Court of Claims: 2014 Was an Efficient and Effective Year
Through a streamlined process and a dedicated staff the Ohio Court of Claims was able to yet again reduce expenses and process cases in a timely manner, its leader said.
“The year 2014 was once again a year of continued, steady improvement for the Court of Claims,” said Mark H. Reed, Court of Claims Clerk of Court in its 2014 Annual Report. “The court disposed of more cases than were filed, ensuring that no backlogs have the chance of developing.”
The court recently released its annual report indicating that it took in 1,007 new or reactivated cases in 2014 and closed 1,084 cases, including those from prior years. The measure of incoming cases compared to cases closed is called the “clearance rate,” and is one of the most fundamental ways that a court measures effective case management, according to the report. A rate above 100 percent means a court is operating effectively. The Court of Claims reached a 108 percent clearance rate in 2014.
The court was established in 1975 by the Ohio General Assembly, when it enacted a limited waiver of sovereign immunity giving citizens the right to file civil suits against state agencies. The court is where all civil actions against the state are tried. It employs 21 individuals, and the Oho Supreme Court chief justice traditionally appoints retired judges to serve on the Court of Claims. In 2014, Judges Patrick M. McGrath and Dale A. Crawford, both retired from the Franklin County Court of Common Pleas, served as the judges. Judges John Bessey and Virgil Sinclair also heard cases in 2014.
Civil actions filed in the Court of Claims are classified as either judicial cases or administrative determinations. Administrative determinations involve claims against the state that are valued at $10,000 or less. In most instances, these cases are resolved by the clerk without a hearing. A party may file a motion to have the clerk’s determination reviewed by a judge of the court, whose decision is final. In the past 10 years, administrative determinations have made up approximately 60 percent of the court’s docket, and were at 58 percent in 2014.
The court received 635 administrative determinations in 2014 and disposed of 702, for a 111 percent clearance rate. Many of these claims are filed by prison inmates, alleging property loss, or “pothole” claims filed by vehicle owners against the Ohio Department of Transportation, the court said.
Judicial cases are resolved through a process led by a magistrate or judge. These cases typically involve contract disputes, property damage, personal injury, wrongful death, medical malpractice, employment, defamation, and wrongful imprisonment. The court received 309 civil cases and disposed of 327 for a 106 percent clearance rate.
Parties have a right to appeal Court of Claims judicial cases to the Tenth District Court of Appeals and may file a discretionary appeal with the Supreme Court. The bulk of the court’s resources are devoted to the processing and adjudication of cases where the amount in controversy exceeds $10,000.
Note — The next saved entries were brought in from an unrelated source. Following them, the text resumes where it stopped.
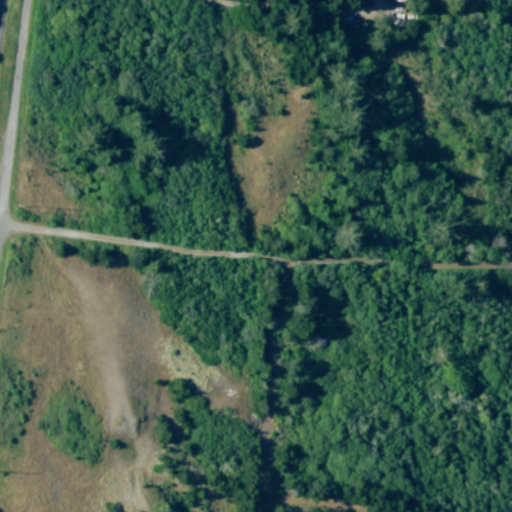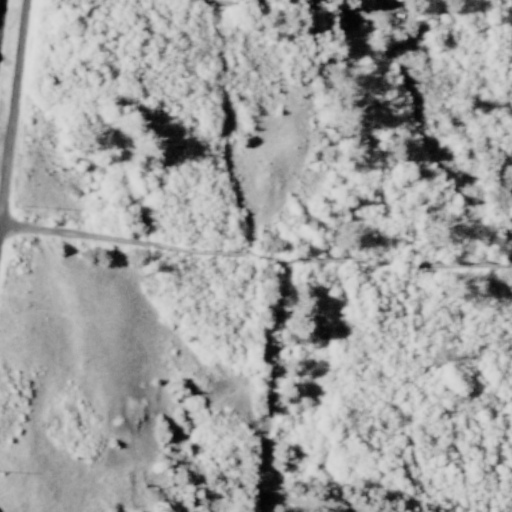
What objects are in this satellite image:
road: (358, 10)
road: (0, 231)
road: (254, 260)
road: (276, 388)
road: (310, 505)
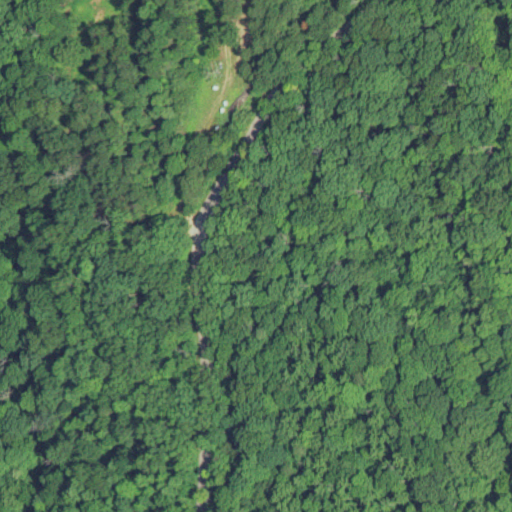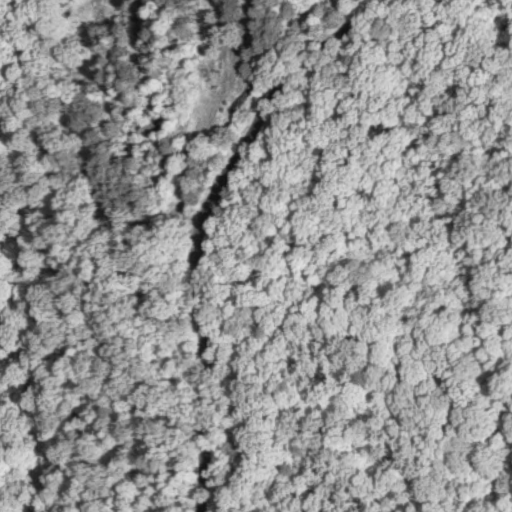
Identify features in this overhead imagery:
road: (180, 224)
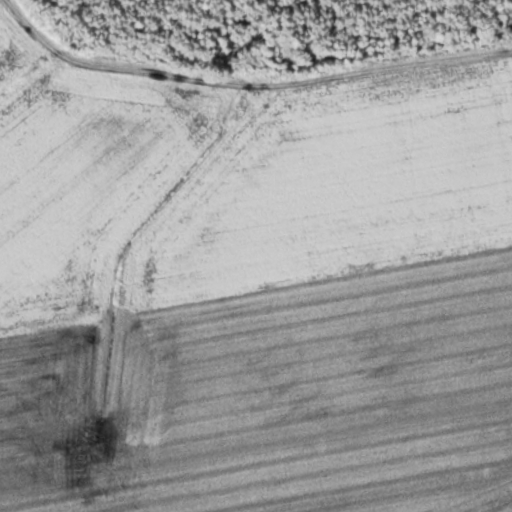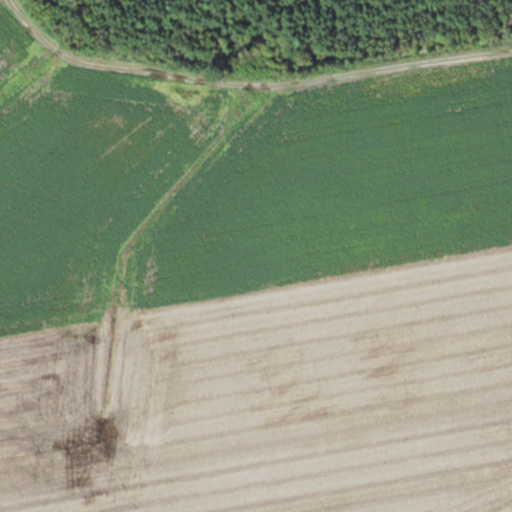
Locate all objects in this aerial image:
road: (20, 13)
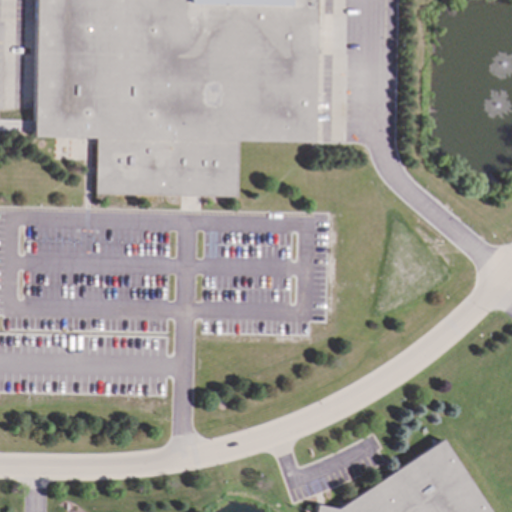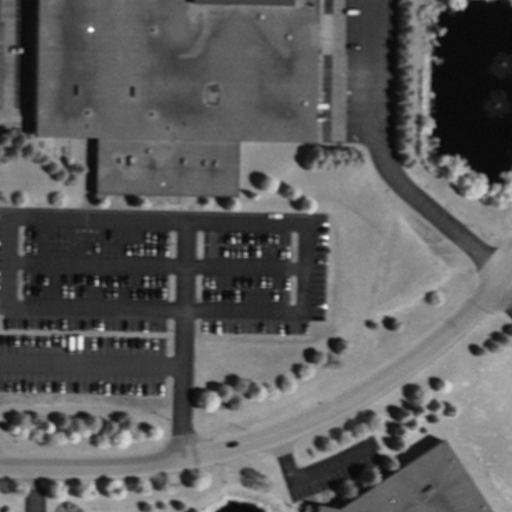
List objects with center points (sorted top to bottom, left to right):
building: (169, 86)
building: (172, 86)
road: (385, 164)
road: (313, 229)
road: (163, 262)
road: (503, 298)
road: (183, 342)
road: (432, 347)
road: (91, 358)
road: (173, 463)
road: (295, 484)
building: (415, 488)
building: (416, 489)
road: (26, 491)
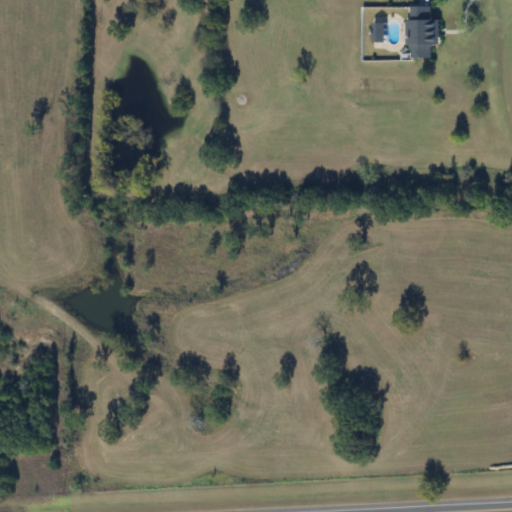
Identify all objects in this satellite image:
building: (420, 31)
road: (445, 508)
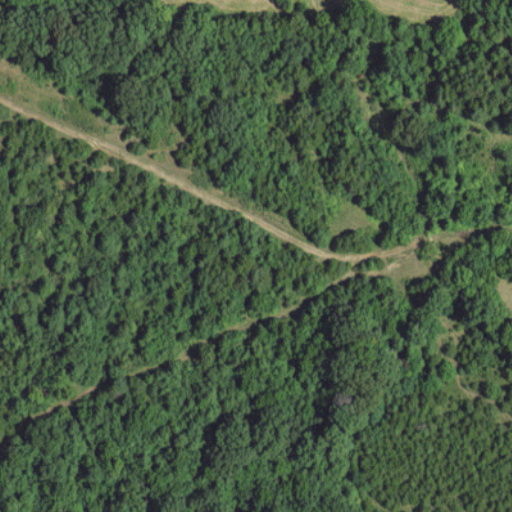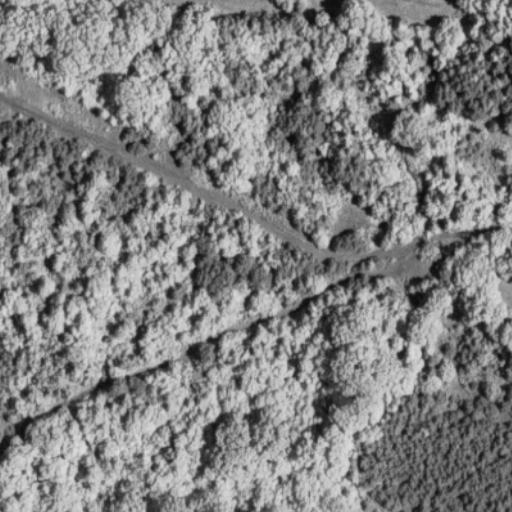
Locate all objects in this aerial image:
road: (248, 216)
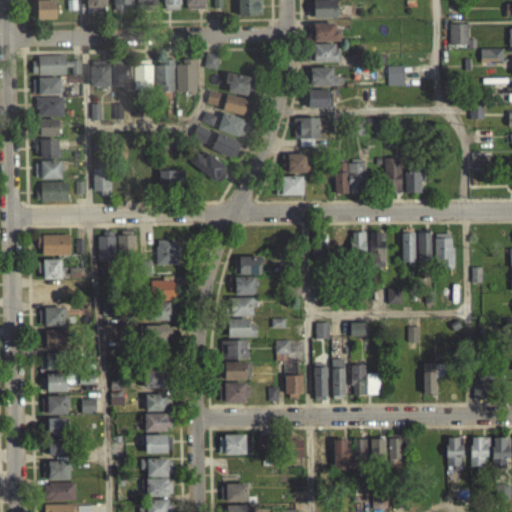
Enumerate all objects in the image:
building: (42, 0)
building: (318, 1)
road: (271, 2)
building: (144, 6)
building: (193, 7)
building: (169, 8)
building: (323, 8)
building: (94, 9)
building: (119, 9)
building: (247, 13)
building: (320, 15)
building: (44, 16)
building: (511, 16)
building: (324, 31)
building: (459, 31)
road: (145, 33)
building: (323, 39)
building: (456, 41)
building: (323, 51)
building: (359, 56)
building: (323, 59)
building: (489, 62)
building: (209, 68)
building: (395, 73)
building: (54, 74)
building: (321, 75)
building: (97, 81)
building: (140, 81)
building: (118, 83)
building: (162, 83)
building: (183, 83)
building: (393, 83)
building: (449, 83)
building: (322, 84)
building: (236, 90)
building: (44, 93)
building: (317, 97)
building: (316, 106)
road: (359, 108)
building: (224, 109)
building: (476, 110)
building: (47, 113)
building: (117, 117)
building: (474, 119)
building: (373, 121)
road: (185, 123)
building: (205, 125)
building: (355, 125)
building: (508, 125)
building: (306, 126)
building: (228, 131)
building: (482, 133)
building: (46, 134)
building: (304, 134)
building: (199, 140)
building: (480, 143)
building: (223, 152)
building: (46, 156)
building: (480, 159)
building: (295, 162)
building: (478, 168)
building: (293, 170)
building: (392, 172)
building: (207, 173)
building: (356, 173)
building: (340, 174)
building: (414, 175)
building: (48, 176)
building: (353, 182)
building: (390, 182)
building: (289, 184)
building: (338, 185)
building: (169, 186)
building: (100, 188)
building: (410, 189)
building: (289, 192)
building: (51, 198)
road: (464, 203)
road: (261, 208)
road: (376, 219)
road: (110, 222)
road: (144, 234)
building: (54, 243)
building: (126, 244)
building: (407, 244)
building: (79, 245)
building: (106, 245)
building: (358, 245)
building: (424, 245)
building: (340, 246)
building: (376, 248)
building: (444, 248)
building: (124, 250)
building: (167, 250)
road: (213, 250)
road: (229, 250)
building: (319, 250)
building: (337, 250)
building: (53, 251)
building: (356, 251)
building: (405, 252)
building: (103, 254)
building: (421, 254)
road: (12, 255)
road: (28, 255)
road: (92, 256)
building: (375, 256)
building: (441, 257)
building: (165, 259)
building: (144, 263)
building: (247, 263)
building: (509, 263)
building: (287, 265)
building: (51, 268)
building: (77, 271)
building: (247, 272)
building: (476, 272)
building: (144, 275)
building: (49, 276)
building: (74, 279)
building: (242, 283)
building: (161, 288)
building: (50, 291)
building: (242, 293)
building: (393, 293)
building: (426, 294)
building: (158, 297)
building: (50, 299)
building: (392, 303)
building: (240, 304)
building: (108, 305)
building: (157, 310)
road: (387, 310)
building: (240, 313)
building: (51, 315)
building: (157, 318)
building: (278, 320)
building: (51, 323)
building: (239, 326)
building: (357, 327)
building: (322, 328)
building: (412, 331)
building: (155, 332)
building: (239, 335)
building: (355, 336)
building: (320, 337)
building: (57, 338)
building: (108, 338)
building: (410, 341)
building: (153, 342)
building: (282, 344)
building: (50, 346)
building: (233, 348)
road: (180, 351)
building: (232, 356)
building: (53, 359)
road: (308, 360)
building: (48, 366)
building: (234, 369)
building: (486, 370)
building: (431, 374)
building: (86, 377)
building: (155, 377)
building: (234, 377)
building: (287, 377)
building: (292, 377)
building: (338, 377)
building: (363, 378)
building: (320, 379)
building: (53, 381)
building: (117, 382)
building: (335, 385)
building: (152, 386)
building: (427, 386)
building: (317, 388)
building: (362, 388)
building: (479, 388)
building: (54, 389)
building: (233, 391)
building: (273, 391)
building: (116, 396)
building: (232, 399)
building: (270, 400)
building: (156, 401)
road: (360, 401)
building: (88, 403)
building: (55, 404)
building: (154, 409)
building: (55, 411)
building: (86, 413)
road: (352, 413)
building: (155, 421)
road: (360, 423)
building: (54, 425)
building: (155, 429)
building: (54, 434)
building: (156, 442)
building: (233, 444)
building: (292, 444)
building: (377, 444)
building: (56, 446)
building: (393, 448)
building: (479, 448)
building: (322, 449)
building: (454, 449)
building: (341, 450)
building: (500, 450)
building: (156, 451)
building: (230, 451)
building: (56, 454)
building: (292, 455)
building: (499, 455)
building: (359, 456)
building: (375, 458)
building: (476, 458)
building: (357, 459)
building: (392, 459)
building: (452, 459)
road: (8, 460)
building: (320, 461)
building: (339, 461)
building: (156, 466)
building: (56, 469)
building: (153, 474)
building: (56, 477)
road: (8, 482)
building: (157, 486)
building: (234, 487)
building: (503, 489)
building: (59, 490)
building: (156, 494)
building: (379, 497)
building: (398, 497)
building: (56, 498)
building: (234, 499)
building: (156, 506)
building: (235, 506)
building: (57, 507)
building: (156, 509)
building: (285, 509)
building: (59, 511)
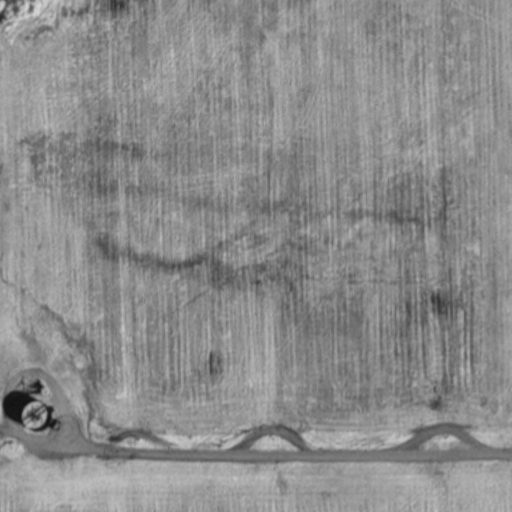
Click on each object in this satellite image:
building: (31, 415)
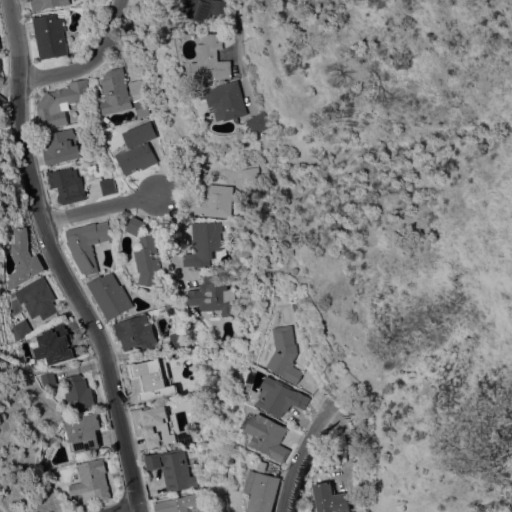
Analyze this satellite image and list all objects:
building: (45, 3)
building: (46, 4)
building: (204, 8)
building: (199, 10)
building: (48, 35)
building: (49, 36)
building: (0, 47)
road: (237, 51)
building: (211, 59)
road: (92, 65)
building: (134, 89)
building: (112, 90)
building: (1, 92)
building: (122, 94)
building: (226, 100)
building: (226, 101)
building: (59, 103)
building: (59, 104)
building: (257, 122)
building: (259, 122)
building: (59, 147)
building: (60, 147)
building: (136, 148)
building: (137, 149)
building: (248, 174)
building: (249, 175)
building: (65, 184)
building: (66, 185)
building: (105, 185)
building: (107, 186)
building: (213, 200)
building: (214, 201)
road: (102, 210)
building: (133, 225)
building: (135, 226)
building: (201, 242)
building: (203, 243)
building: (86, 244)
building: (87, 244)
building: (21, 258)
building: (22, 259)
road: (55, 261)
building: (146, 262)
building: (147, 262)
building: (108, 294)
building: (210, 294)
building: (212, 294)
building: (109, 295)
building: (35, 298)
building: (37, 298)
building: (20, 329)
building: (133, 331)
building: (136, 332)
building: (177, 342)
building: (53, 344)
building: (55, 344)
building: (282, 353)
building: (284, 354)
building: (47, 379)
building: (150, 379)
building: (152, 381)
building: (76, 392)
building: (78, 393)
building: (278, 397)
building: (279, 397)
building: (155, 426)
building: (156, 426)
building: (82, 430)
building: (81, 431)
building: (266, 435)
building: (269, 436)
road: (304, 454)
building: (172, 468)
building: (171, 469)
building: (91, 479)
building: (93, 479)
building: (263, 486)
building: (261, 490)
building: (328, 498)
building: (330, 498)
building: (175, 503)
building: (172, 505)
road: (135, 511)
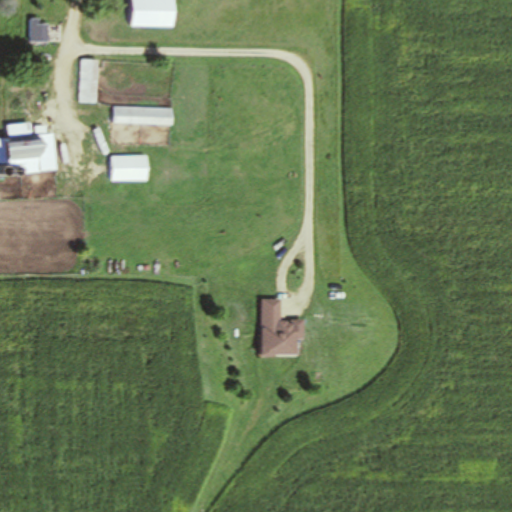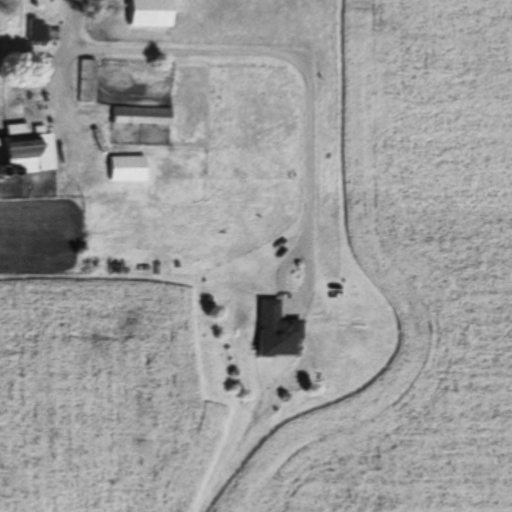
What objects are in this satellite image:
building: (153, 13)
building: (38, 29)
road: (64, 70)
building: (88, 80)
building: (143, 115)
road: (309, 117)
building: (27, 150)
building: (129, 168)
building: (278, 331)
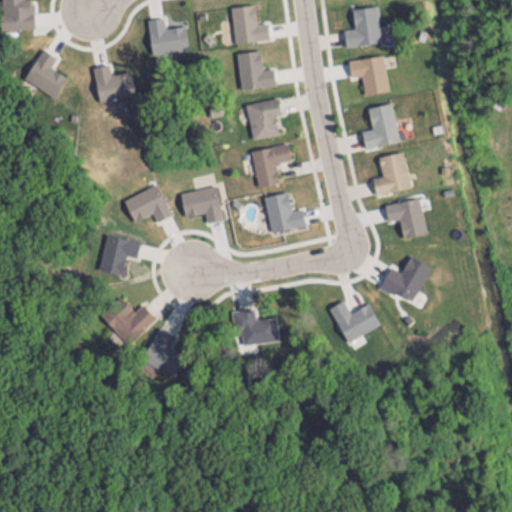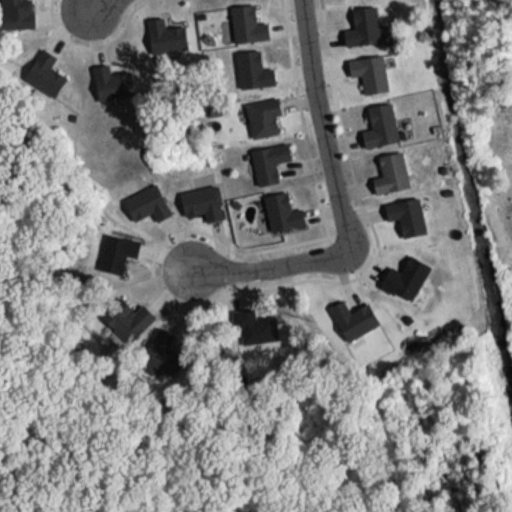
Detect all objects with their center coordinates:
road: (101, 5)
building: (245, 19)
building: (359, 21)
building: (41, 68)
building: (260, 111)
building: (377, 120)
building: (266, 155)
building: (387, 168)
road: (338, 197)
building: (114, 248)
building: (125, 312)
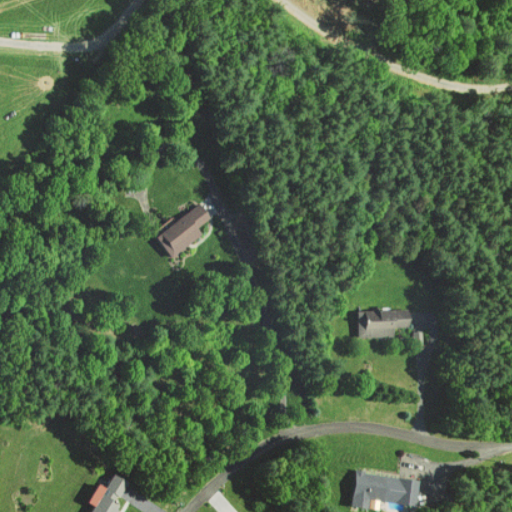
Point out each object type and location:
road: (239, 251)
road: (339, 427)
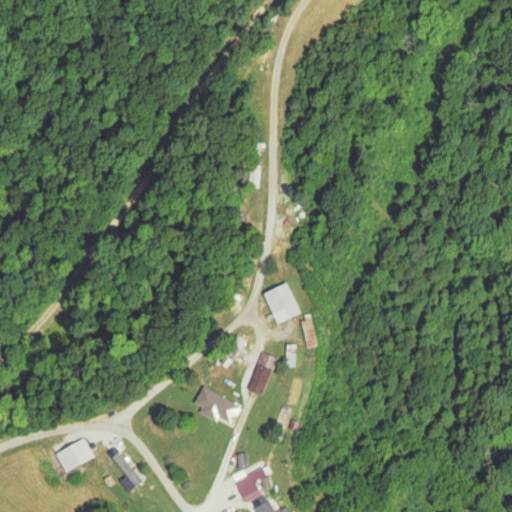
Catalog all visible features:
road: (145, 193)
building: (279, 302)
building: (307, 333)
building: (262, 373)
building: (215, 405)
road: (114, 427)
building: (81, 456)
building: (131, 466)
building: (250, 486)
building: (268, 507)
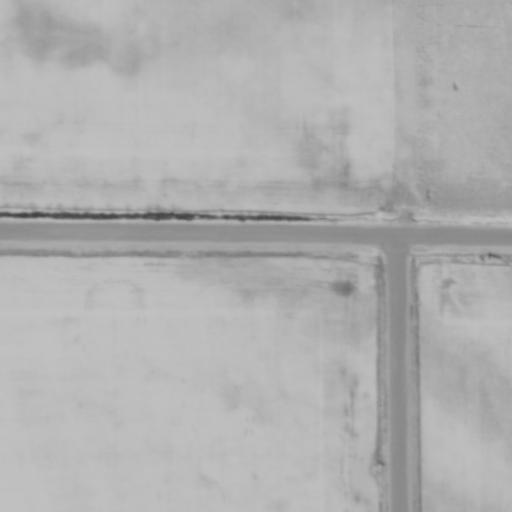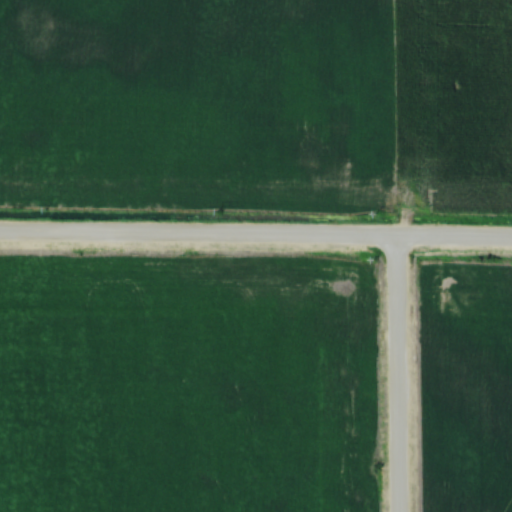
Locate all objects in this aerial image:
crop: (454, 100)
road: (256, 237)
road: (397, 375)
The court also adapted to a change in law that eliminated a level of review of appeals filed by victims of crime who were seeking reparations from the Crime Victims’ Compensation Program. The Attorney General’s Office administers the program and the court hears any appeals of the Attorney General’s determinations. On average, the Court of Claims receives approximately 100 crime victim compensation appeals each year, although filings were down significantly in calendar year 2014, to only 63 appeals. It was the only area where the court received more that it cleared, 55 cases, for an 87 percent clearance rate.
The structural change of removing a level of review of crime victim’s appeals allowed the court to operate effectively with the budget reduction of about $3.18 million in fiscal year 2013 to $2.75 million in 2014 without amassing a backlog. Reed said the court staff is positioned to provide direct services to the public, is implementing electronic filing, and improving access to the court. He attributes much of the success to the staff.
“Most importantly, the court has more than adequate staffing, including a core of dedicated and hardworking employees who have made a career commitment to the organization,” he said.